_Work request:_
For the data that follows, return each line unchanged and drop the pictures.

_Recorded data:_
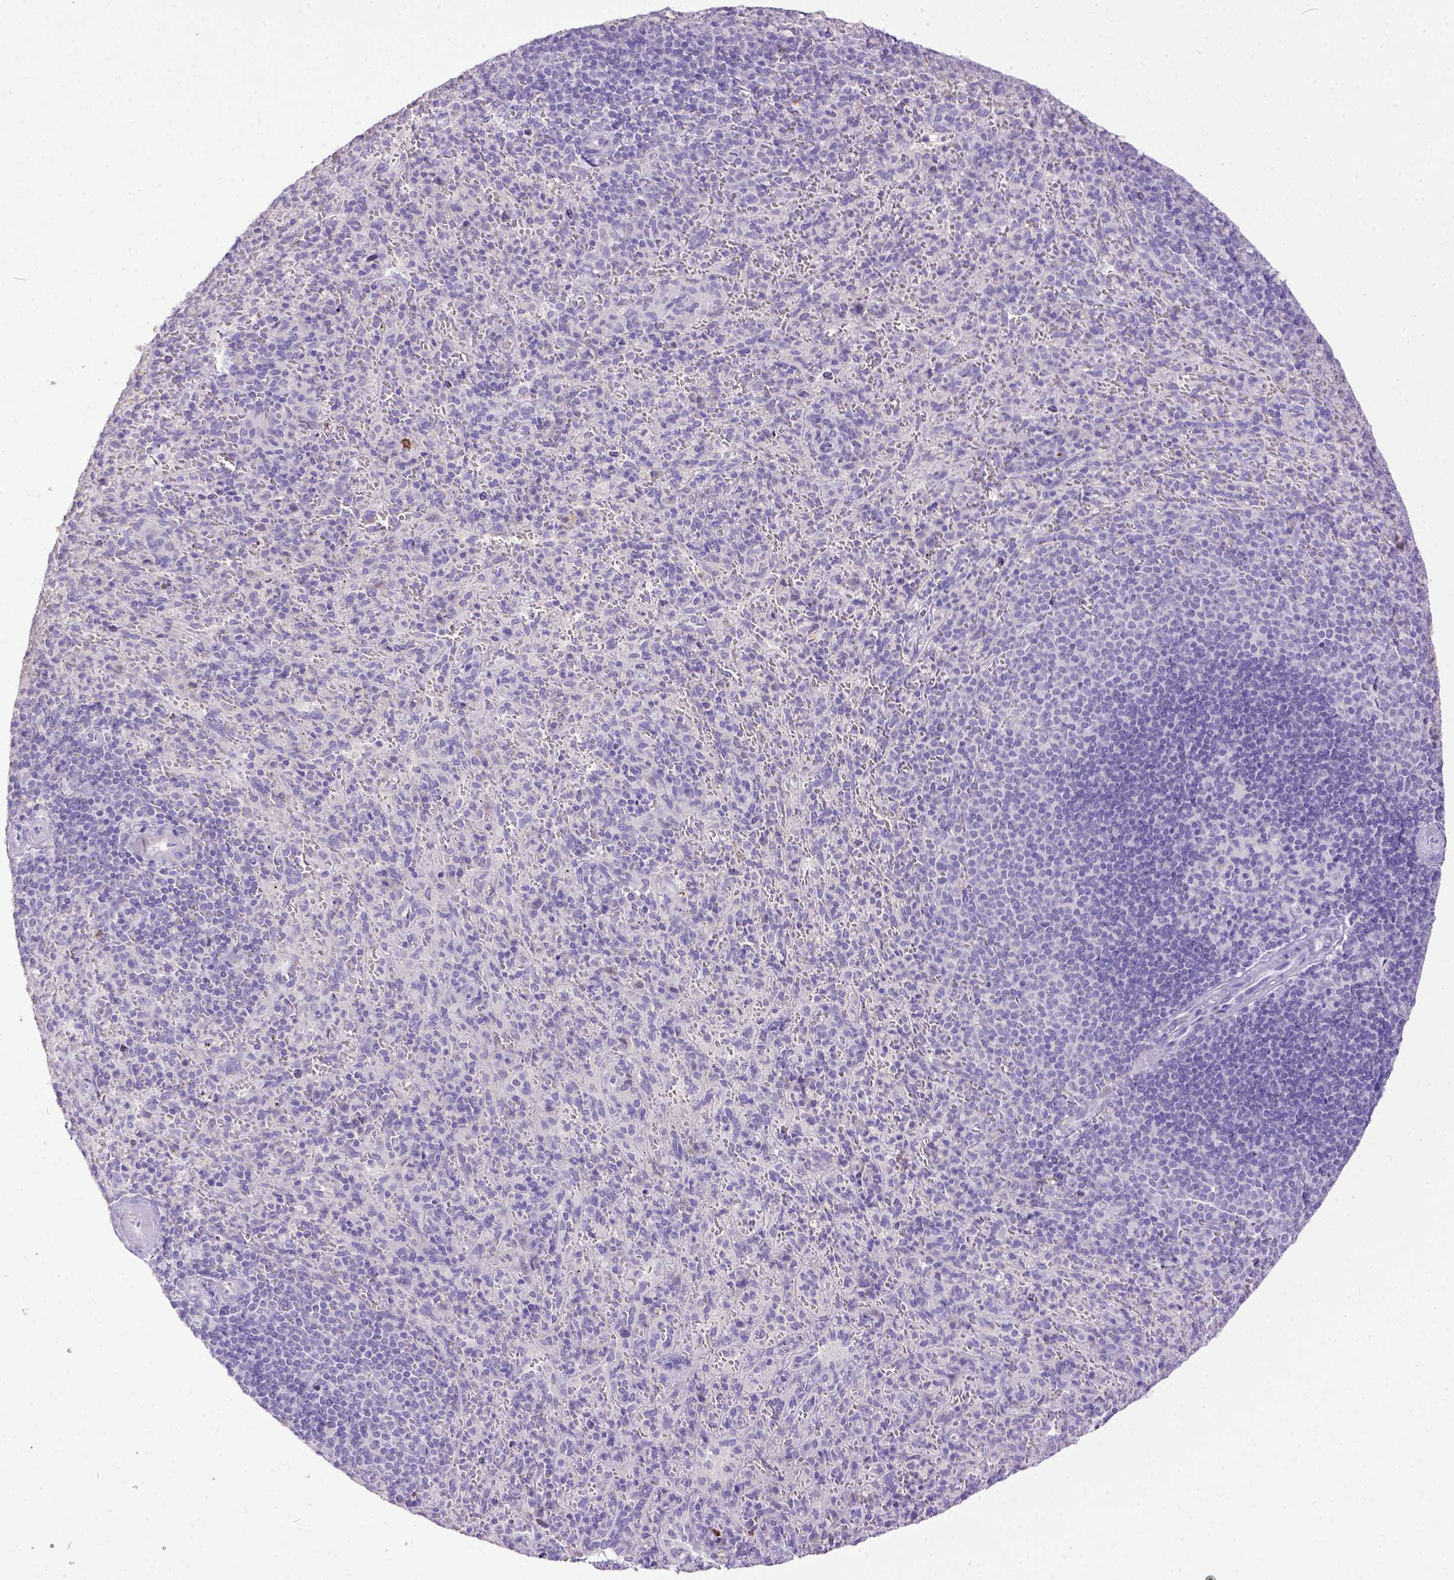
{"staining": {"intensity": "negative", "quantity": "none", "location": "none"}, "tissue": "spleen", "cell_type": "Cells in red pulp", "image_type": "normal", "snomed": [{"axis": "morphology", "description": "Normal tissue, NOS"}, {"axis": "topography", "description": "Spleen"}], "caption": "This is an IHC histopathology image of benign spleen. There is no staining in cells in red pulp.", "gene": "KIT", "patient": {"sex": "male", "age": 57}}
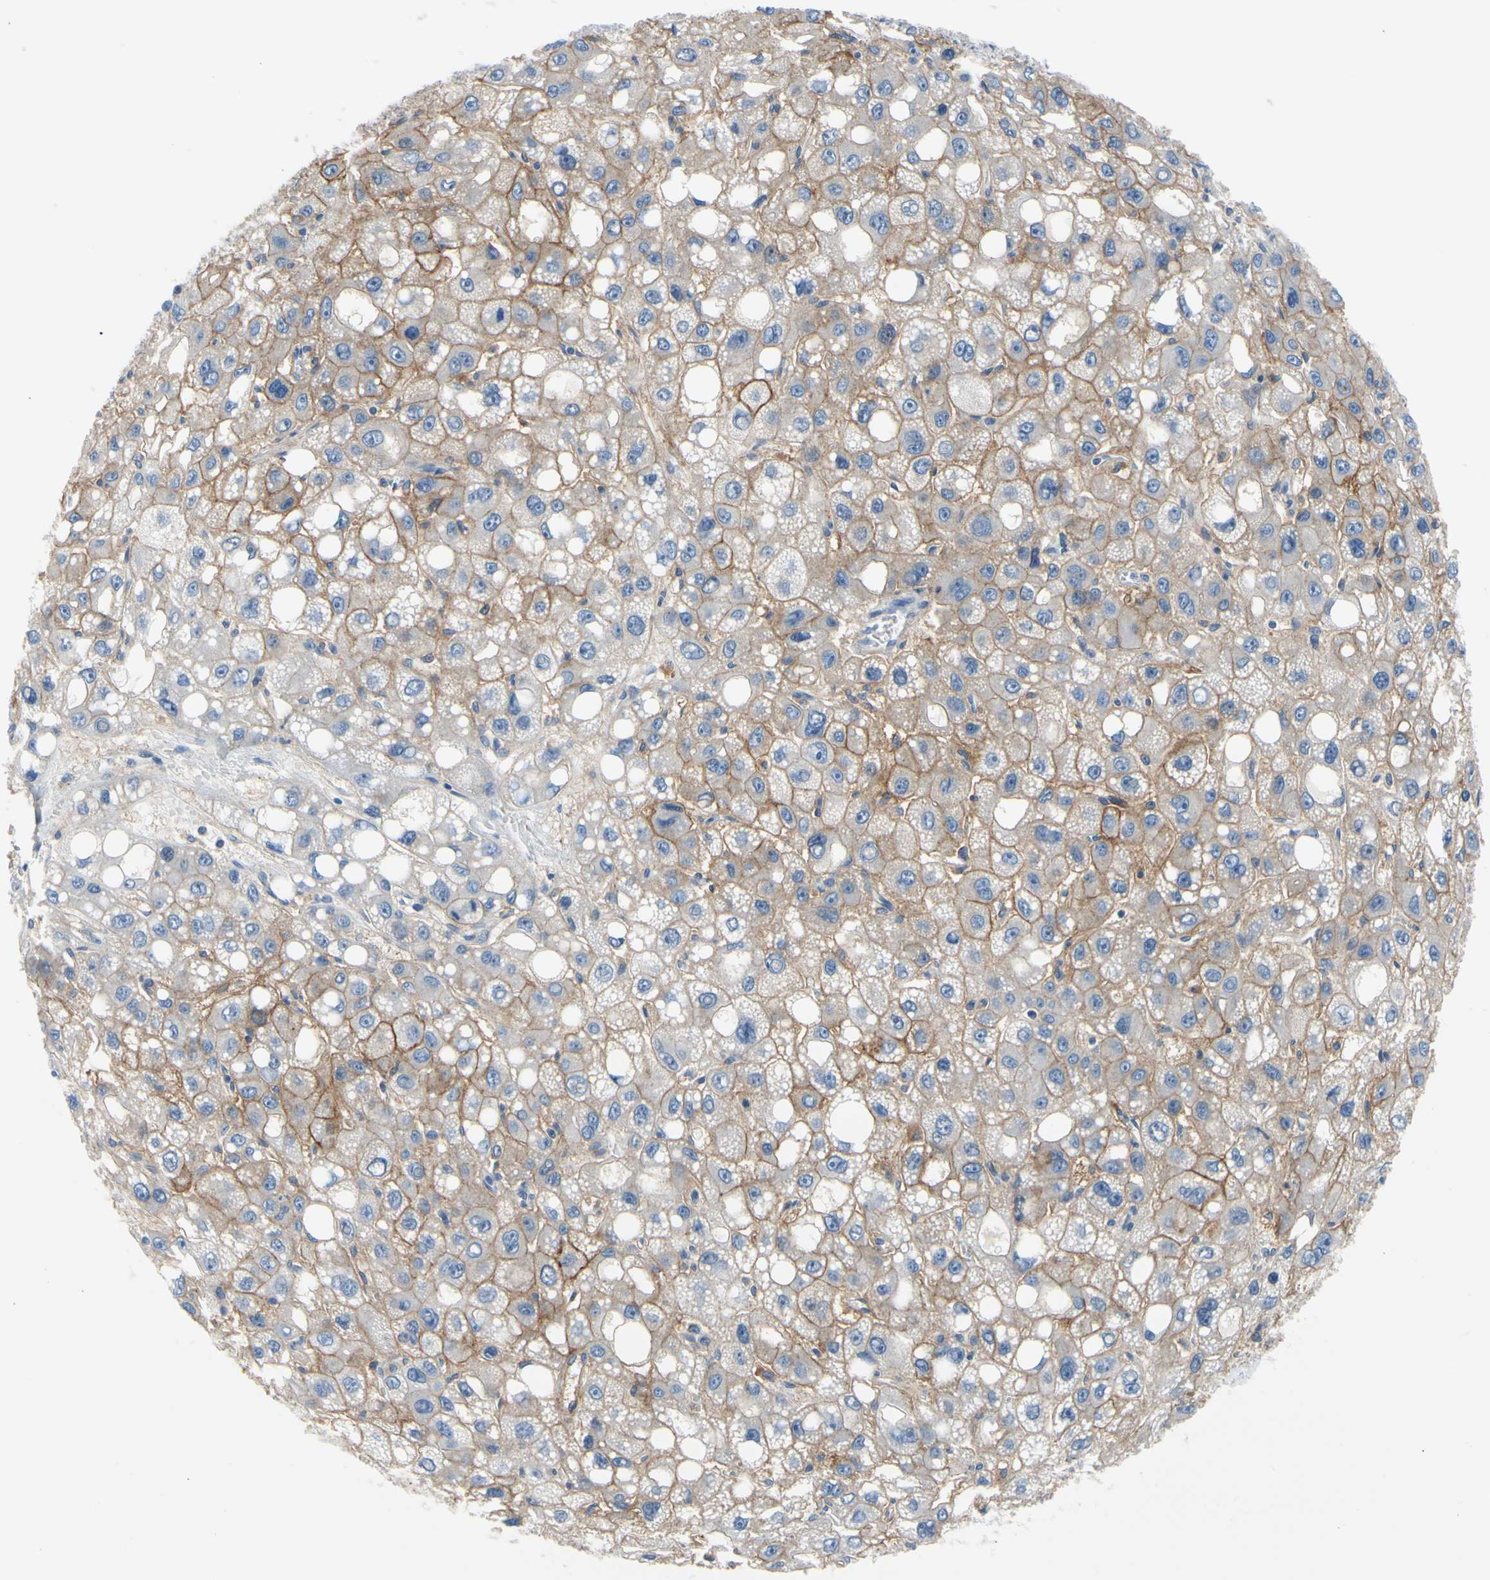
{"staining": {"intensity": "moderate", "quantity": "25%-75%", "location": "cytoplasmic/membranous"}, "tissue": "liver cancer", "cell_type": "Tumor cells", "image_type": "cancer", "snomed": [{"axis": "morphology", "description": "Carcinoma, Hepatocellular, NOS"}, {"axis": "topography", "description": "Liver"}], "caption": "The photomicrograph exhibits a brown stain indicating the presence of a protein in the cytoplasmic/membranous of tumor cells in liver cancer. (DAB IHC, brown staining for protein, blue staining for nuclei).", "gene": "CA14", "patient": {"sex": "male", "age": 55}}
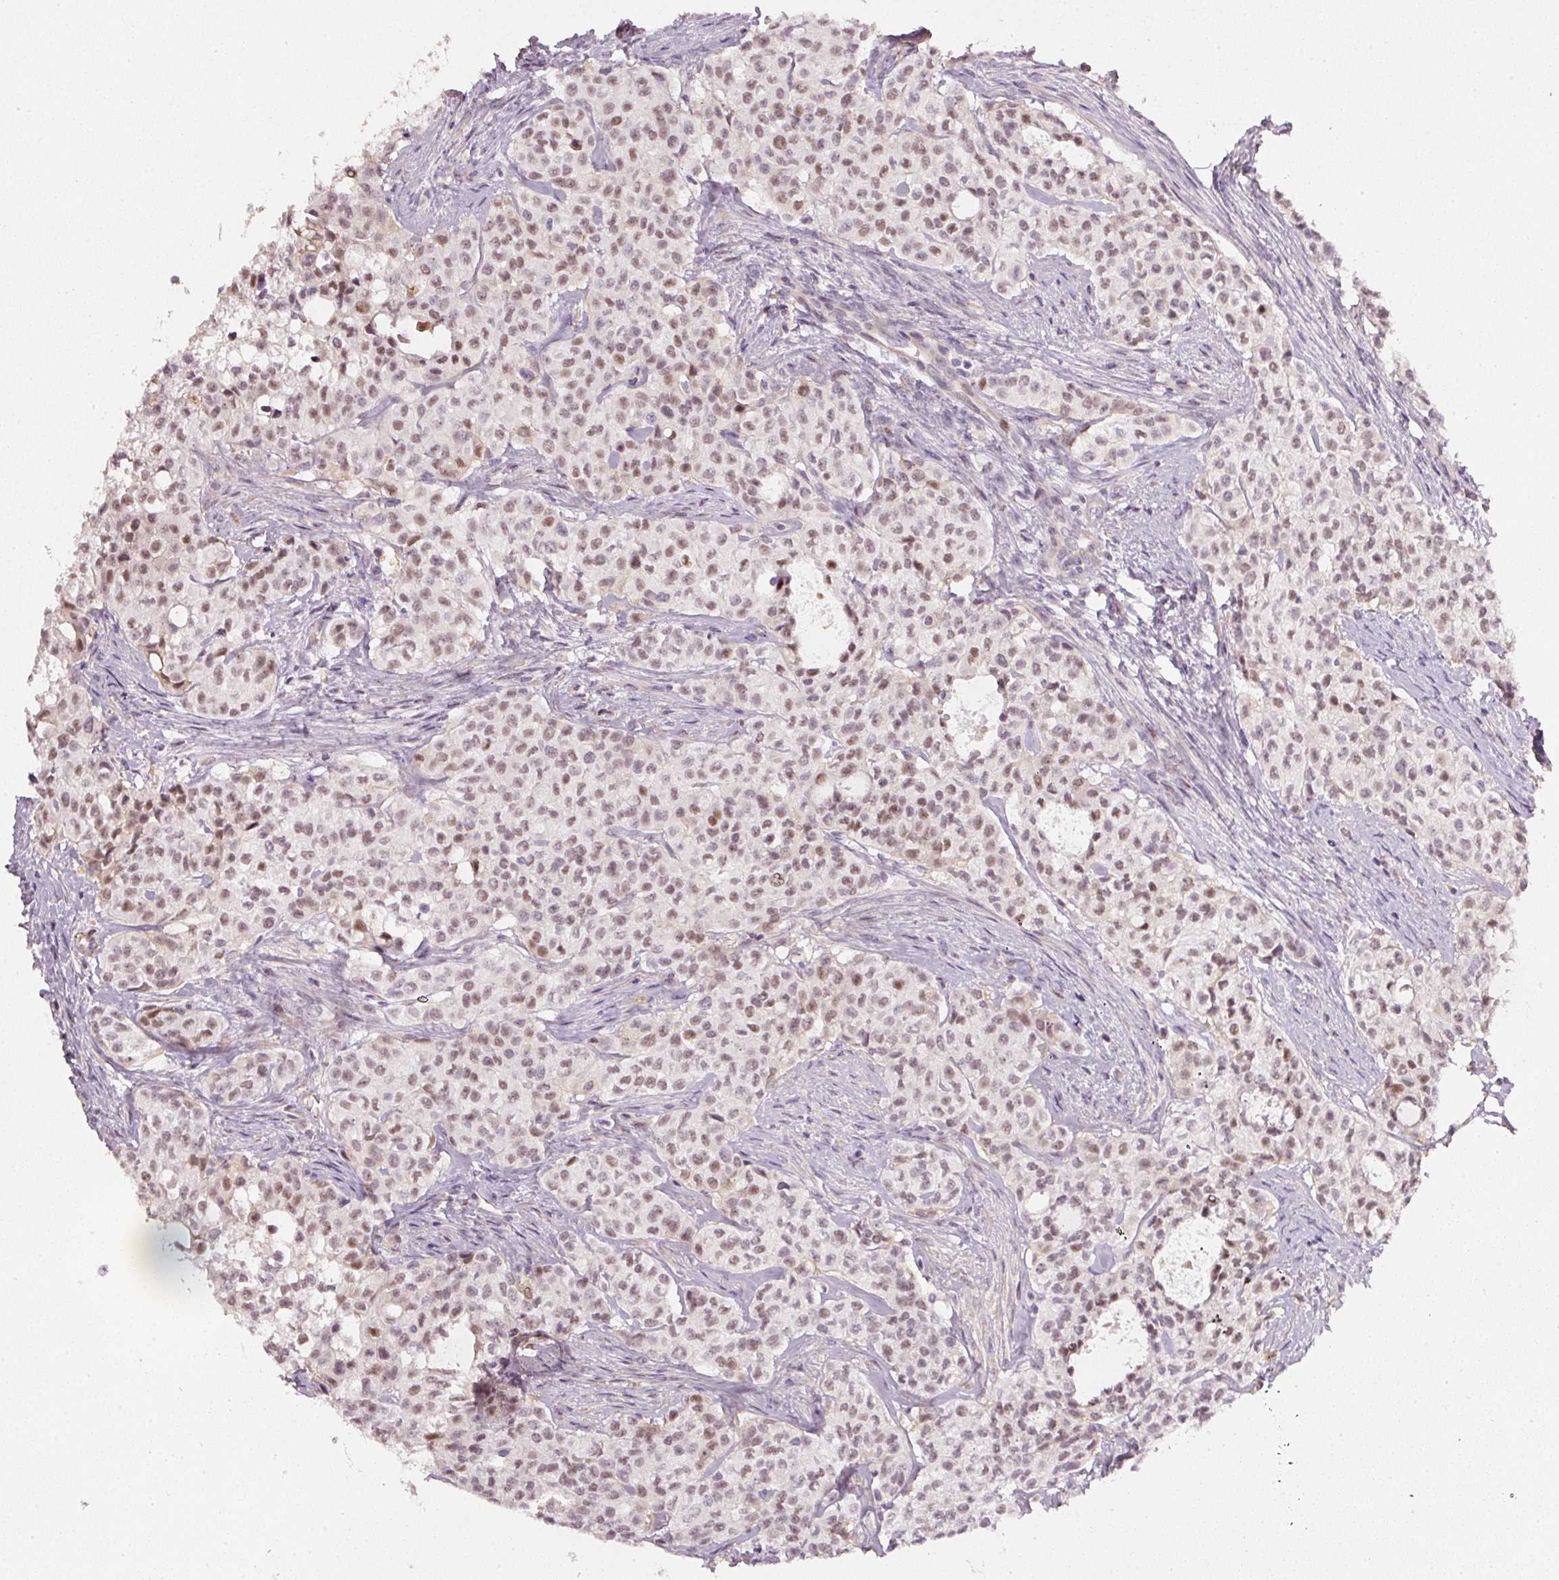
{"staining": {"intensity": "moderate", "quantity": ">75%", "location": "nuclear"}, "tissue": "head and neck cancer", "cell_type": "Tumor cells", "image_type": "cancer", "snomed": [{"axis": "morphology", "description": "Adenocarcinoma, NOS"}, {"axis": "topography", "description": "Head-Neck"}], "caption": "Immunohistochemical staining of head and neck adenocarcinoma reveals moderate nuclear protein expression in approximately >75% of tumor cells.", "gene": "TOGARAM1", "patient": {"sex": "male", "age": 81}}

_Answer box:_
{"staining": {"intensity": "negative", "quantity": "none", "location": "none"}, "tissue": "spleen", "cell_type": "Cells in red pulp", "image_type": "normal", "snomed": [{"axis": "morphology", "description": "Normal tissue, NOS"}, {"axis": "topography", "description": "Spleen"}], "caption": "This is an IHC histopathology image of benign spleen. There is no staining in cells in red pulp.", "gene": "KIT", "patient": {"sex": "male", "age": 57}}
{"staining": {"intensity": "moderate", "quantity": "25%-75%", "location": "cytoplasmic/membranous"}, "tissue": "liver cancer", "cell_type": "Tumor cells", "image_type": "cancer", "snomed": [{"axis": "morphology", "description": "Carcinoma, Hepatocellular, NOS"}, {"axis": "topography", "description": "Liver"}], "caption": "The photomicrograph exhibits a brown stain indicating the presence of a protein in the cytoplasmic/membranous of tumor cells in liver cancer. (DAB IHC, brown staining for protein, blue staining for nuclei).", "gene": "CA14", "patient": {"sex": "male", "age": 55}}
{"staining": {"intensity": "moderate", "quantity": ">75%", "location": "nuclear"}, "tissue": "head and neck cancer", "cell_type": "Tumor cells", "image_type": "cancer", "snomed": [{"axis": "morphology", "description": "Adenocarcinoma, NOS"}, {"axis": "topography", "description": "Head-Neck"}], "caption": "Immunohistochemical staining of head and neck adenocarcinoma reveals moderate nuclear protein expression in approximately >75% of tumor cells.", "gene": "TOGARAM1", "patient": {"sex": "male", "age": 81}}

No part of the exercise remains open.